Maybe I'm not getting the humour here, but in case you are being serious binary files do have a few advantages over text formats.
1. Quick detection (say, for dispatching to a handler)
2. Rapid serialisation, both into and out of a running program (program state, in-memory data, etc)
3. Better and safer handling of binary data (no clunky roundtrips of binary blobs to text and back again)
4. Much better checksumming.
Binary files are useful, but binary files that aren't either zip, sqlite, or a media container seem pretty niche.
It makes sense for model weights and media and opaque blobs where you don't need to load just a part of it, but I see a lot of custom binary save files that don't seem to make any sense.
If it's a server, everything is probably in a database, and if it's a desktop app, eventually something is going to make an 8GB file and it's probably going to be slow unless you have indexing.
People are also likely to want to incrementally update the file as well.
If you're sure nobody will ever make a giant file, then VCSability is probably something someone will want.
> But first, ask yourself why you are designing a binary format, unless maybe it's a new media container.
Binary formats are ideal for critical applications where you want to either 1) parse the file correctly, 2) fail to parse the file at all.

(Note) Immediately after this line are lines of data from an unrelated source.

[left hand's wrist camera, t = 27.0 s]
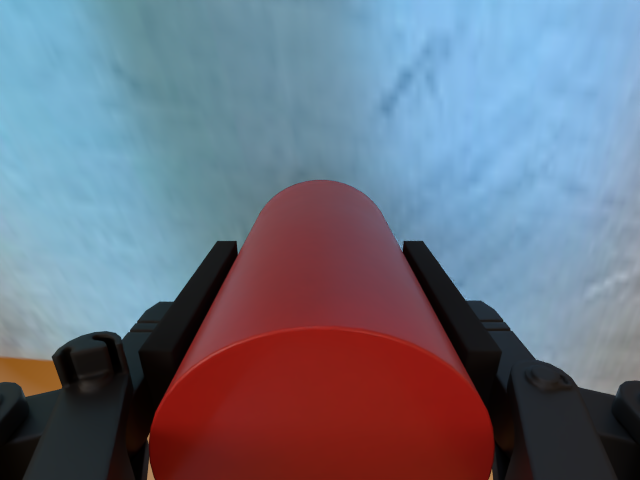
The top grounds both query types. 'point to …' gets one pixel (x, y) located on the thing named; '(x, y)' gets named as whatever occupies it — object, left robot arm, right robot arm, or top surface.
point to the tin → (321, 361)
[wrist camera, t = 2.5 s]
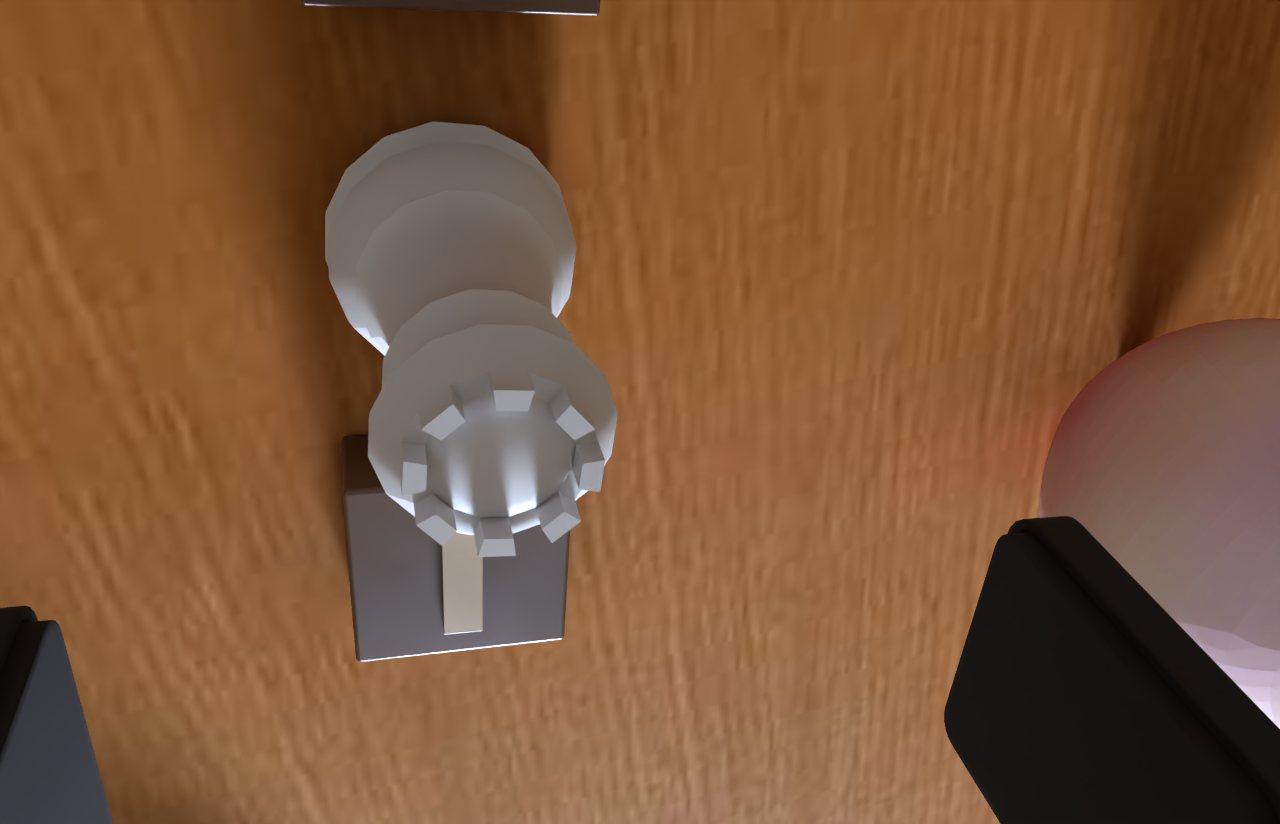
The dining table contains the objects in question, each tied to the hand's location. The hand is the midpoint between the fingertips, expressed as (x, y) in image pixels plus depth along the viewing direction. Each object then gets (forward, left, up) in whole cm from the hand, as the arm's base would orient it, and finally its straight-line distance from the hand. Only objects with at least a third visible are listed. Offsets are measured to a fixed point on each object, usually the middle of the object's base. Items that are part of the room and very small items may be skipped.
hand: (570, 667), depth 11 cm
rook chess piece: (0, 0, -11) cm, 11 cm away
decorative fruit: (+5, +16, -11) cm, 20 cm away
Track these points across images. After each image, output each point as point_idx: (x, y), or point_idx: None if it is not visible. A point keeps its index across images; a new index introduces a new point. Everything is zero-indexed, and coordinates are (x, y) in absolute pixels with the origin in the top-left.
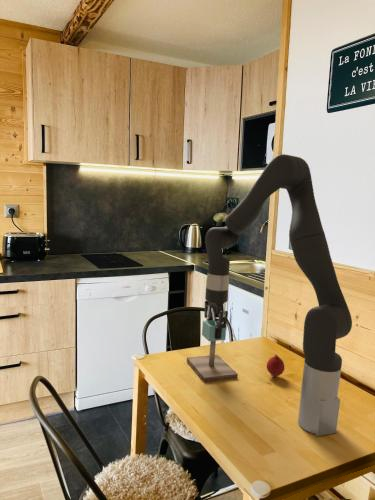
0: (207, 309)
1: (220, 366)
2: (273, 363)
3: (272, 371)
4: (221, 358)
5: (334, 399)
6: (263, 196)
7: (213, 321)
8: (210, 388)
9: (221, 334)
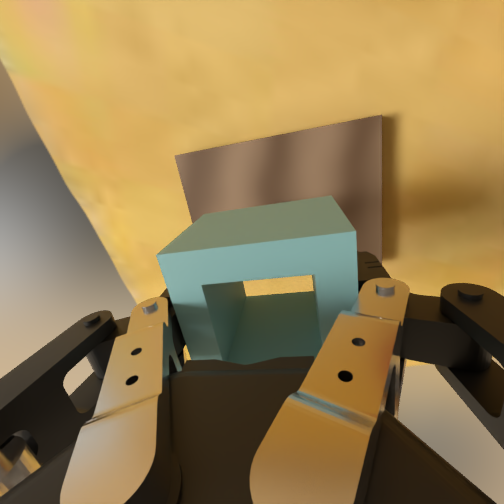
0: (63, 430)
1: (295, 176)
2: None
3: None
4: (213, 148)
5: None
6: None
7: (210, 318)
8: (428, 250)
9: (358, 252)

Non-binary formats (and re-use of existing binary formats) tend to have failure modes where you parse the file incorrectly due to a bug, resulting in something bad happening like a security exploit.
Tagged files are too useful. 4 byte tag name, 4 byte length of the object, then the binary data of the object. You see these all the time. Sometimes you see the size before the tag name.
Occasionally, you also see a file header, followed by a size, and an "x", that often indicates a block of ZLIB compressed data.
1) Starts with a null-byte to make it clear this is binary, not text.
2) Includes a human-readable part to make it easy to figure out what the file is in hex dumps.
3) 8 bytes of randomly chosen bytes, all of which greater than 0x7F to ensure they're not ASCII.
3) Finally, a one-byte major version number.
4) Total length (including major version) is 32 bytes to fit nicely in a hex dump.